Yoenis Cespedes is a free agent and has yet to sign with a club. The Cuban defector is 29 and has played 4 seasons in the majors. His average seasons look like this: .271 with 26 HR’s and 92 RBI’s. He has driven in 100 runs two times and is widely considered a major force in any lineup. He single handedly changed the Mets offense this past summer. He has an incredible arm in the outfield as well so he contributes on defense also. However, his WAR is only 3.95 which is “Starter” status and not the “All-Star” status that Heyward has. It looks like Cespedes will sign a deal for much less than Heyward did age notwithstanding.

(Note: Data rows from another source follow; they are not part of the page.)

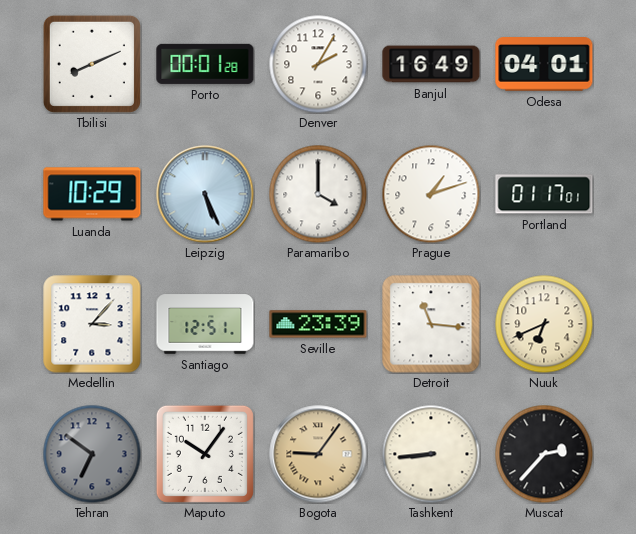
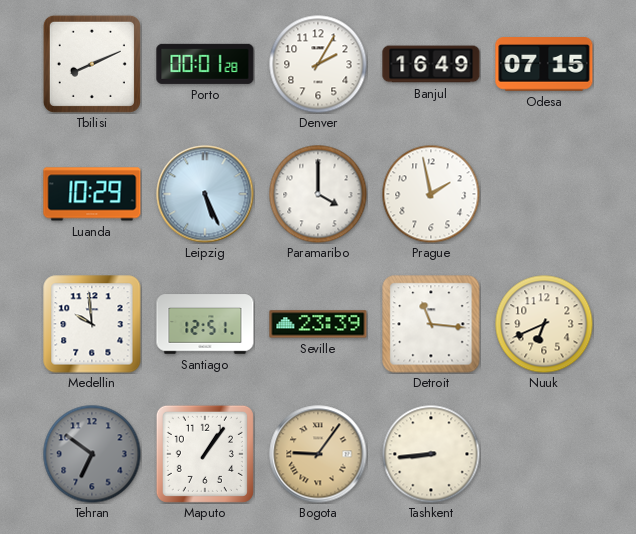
Odesa: 04:01 -> 07:15
Prague: 1:12 -> 1:58
Portland: 01:17 -> none
Medellin: 3:07 -> 9:59
Maputo: 10:06 -> 1:06
Muscat: 2:37 -> none
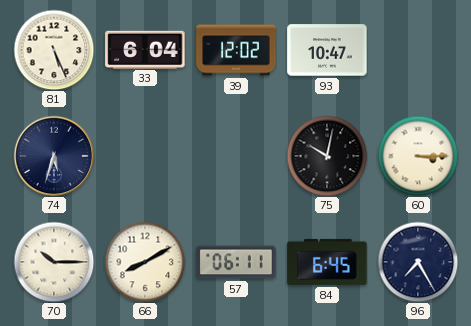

There are a few questions that you have to ask yourself. Which player do you think would have more of an impact in your lineup between Heyward and Cespedes? Which player has the ability to carry a team for a few weeks? Which player changes the way the others are pitched to around him? For me this is a no brainer. I will take the big bat of Cespedes and the traditional stats he produces over the Wins Above Replacement that Heyward produces every time. So what is WAR good for? Absolutely nothing in my mind.